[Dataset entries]

********************

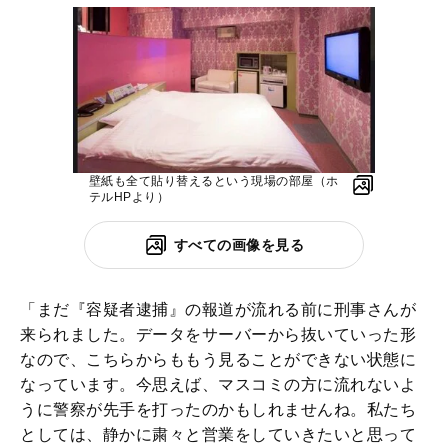
壁紙も全て貼り替えるという現場の部屋（ホ
テルHPより）
すべての画像を見る
「まだ『容疑者逮捕』の報道が流れる前に刑事さんが
来られました。データをサーバーから抜いていった形
なので、こちらからももう見ることができない状態に
なっています。今思えば、マスコミの方に流れないよ
うに警察が先手を打ったのかもしれませんね。私たち
としては、静かに粛々と営業をしていきたいと思って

********************

**INSTRUCTIONS FOR THE TASK:** Images are to be excluded, and each record above written out word for word.

**TASK SOLUTION:**
壁紙も全て貼り替えるという現場の部屋（ホ
テルHPより）
すべての画像を見る
「まだ『容疑者逮捕』の報道が流れる前に刑事さんが
来られました。データをサーバーから抜いていった形
なので、こちらからももう見ることができない状態に
なっています。今思えば、マスコミの方に流れないよ
うに警察が先手を打ったのかもしれませんね。私たち
としては、静かに粛々と営業をしていきたいと思って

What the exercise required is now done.